##### Reading text

Rising energy and food prices continue to erode consumers’ real purchasing power and, combined with challenges in global supply chains, are placing a significant burden on the global economic outlook.
Rising energy and food prices continue to erode consumers’ real purchasing power and, combined with challenges in global supply chains, are placing a significant burden on the global economic outlook. In this context, U.S. consumer discretionary stocks have declined by nearly 40% over the past year. Within the sector, however, luxury segment sales proved much more resilient in 3Q22, with almost universal corporate earnings above market expectations. As such, there continues to be no evidence of a slowdown in sales growth. Despite ongoing inflation concerns and the risk of continued tight monetary policy, demand for luxury goods remained solid in Q3 2022 despite the zero covid policy in China.
The luxury goods industry is characterized by properties which, in our view, appear particularly attractive in times of heightened economic uncertainty:
High quality products
Strong brands
Strong market entry barriers
Stable organic sales growth over 20 years
To this end, we believe that the luxury goods market is considered by market participants to be much more cyclical than it actually is. Over the past 20 years, the sector has grown sales in every year, with two exceptions (2009: -4% as a result of the financial crisis; 2020: -17% as a result of lockdowns). Comparing the growth rates of the sector of different periods at constant exchange rates, the sustainability of the sales growth can be seen:
Time frame ______ Sales growth p.a. (CAGR)
2005-2010 ______9%
2010-2015 ______ 9%
2015-2019 _______9%
2019-2022 (Estimate) ______9%
2005-2021 ______9%
While demand for luxury goods has remained exceptionally stable over the past two decades, the drivers of that demand have not. The main growth driver changed from a focus on geographic expansion and increasing purchasing power of Chinese consumers to a beneficial shift of the sales mix within developed economies. Going forward, we expect two main structural growth drivers for the sector:
1. Expansion of the product portfolio can lead to a doubling of the addressable market.
While between 2009-14, most of the revenue growth was generated by market entries in China, this trend lost momentum between 2014-16 in the context of an intensified anti-corruption campaign in China. Between 2016-2019, sales growth in the sector was largely driven by volume increases related to product innovation. In the aftermath of the pandemic, we observed mainly strong price increases between 2021-22 (mainly by leading brands such as Chanel, Dior, Louis Vuitton and Rolex), which also allowed smaller companies to expand margins. This is remarkable in our view, as not a single company within the sector complained about declining volumes in the wake of price increases. In response to the pronounced USD strength in 2022, we expect continued price increases in Europe, the UK and Japan in 2023. While those price increases are largely anticipated by the market, we believe that product mix tends to be underestimated. For example, using Louis Vuitton as an example, we can observe that the company is trying to increase the average selling price of its products through a higher sales share of leather goods and seasonal product variations. For example, the company offers the classic Neverfull MM bag for EUR 1,500 (February 2022: EUR 1,200), but adds two variations to the offer (EUR 2,000 and EUR 2,250, respectively). Similar examples can also be noted for Dior (Lady Dior / Book Tote).

##########

Exercise directions
From the luxury goods text above, list the properties of the luxury goods industry that the writers consider attractive in times of heightened economic uncertainty.

##### Given data

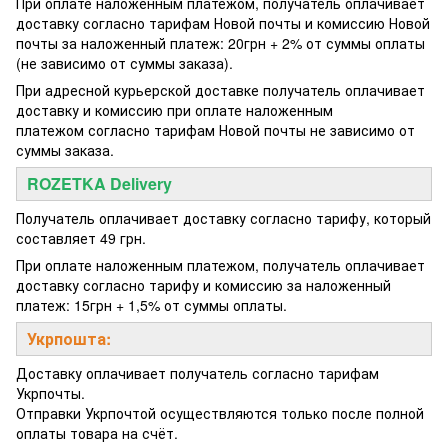
При оплате наложенным платежом, получатель оплачивает
доставку согласно тарифам Новой почты и комиссию Новой
почты за наложенный платеж: 20грн + 2% от суммы оплаты
(не зависимо от суммы заказа).
При адресной курьерской доставке получатель оплачивает
доставку и комиссию при оплате наложенным
платежом согласно тарифам Новой почты не зависимо от
суммы заказа.
ROZETKA Delivery
Получатель оплачивает доставку согласно тарифу, который
составляет 49 грн.
При оплате наложенным платежом, получатель оплачивает
доставку согласно тарифу и комиссию за наложенный
платеж: 15грн + 1,5% от суммы оплаты.
Укрпошта:
Доставку оплачивает получатель согласно тарифам
Укрпочты.
Отправки Укрпочтой осуществляются только после полной
оплаты товара на счёт.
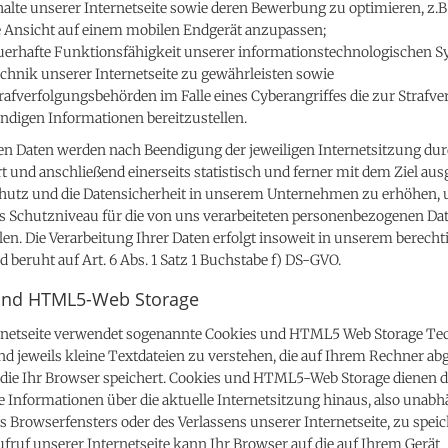
halte unserer Internetseite sowie deren Bewerbung zu optimieren, z.B.
e Ansicht auf einem mobilen Endgerät anzupassen;
auerhafte Funktionsfähigkeit unserer informationstechnologischen 
chnik unserer Internetseite zu gewährleisten sowie
afverfolgungsbehörden im Falle eines Cyberangriffes die zur Strafve
ndigen Informationen bereitzustellen.
en Daten werden nach Beendigung der jeweiligen Internetsitzung du
 und anschließend einerseits statistisch und ferner mit dem Ziel aus
hutz und die Datensicherheit in unserem Unternehmen zu erhöhen, u
es Schutzniveau für die von uns verarbeiteten personenbezogenen Da
len. Die Verarbeitung Ihrer Daten erfolgt insoweit in unserem berecht
d beruht auf Art. 6 Abs. 1 Satz 1 Buchstabe f) DS-GVO.
und HTML5-Web Storage
rnetseite verwendet sogenannte Cookies und HTML5 Web Storage Te
nd jeweils kleine Textdateien zu verstehen, die auf Ihrem Rechner ab
die Ihr Browser speichert. Cookies und HTML5-Web Storage dienen d
e Informationen über die aktuelle Internetsitzung hinaus, also unab
s Browserfensters oder des Verlassens unserer Internetseite, zu speic
ruf unserer Internetseite kann Ihr Browser auf die auf Ihrem Gerät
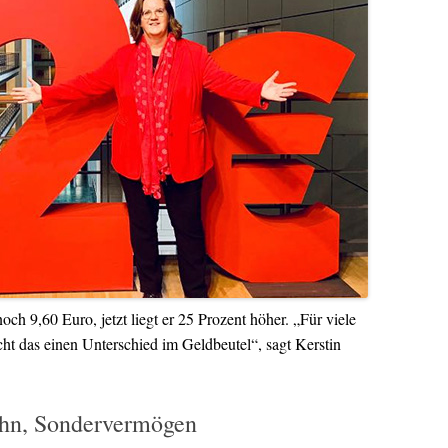
ch 9,60 Euro, jetzt liegt er 25 Prozent höher. „Für viele
t das einen Unterschied im Geldbeutel“, sagt Kerstin
ohn, Sondervermögen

##########

Task result
- High quality products
- Strong brands
- Strong market entry barriers
- Stable organic sales growth over 20 years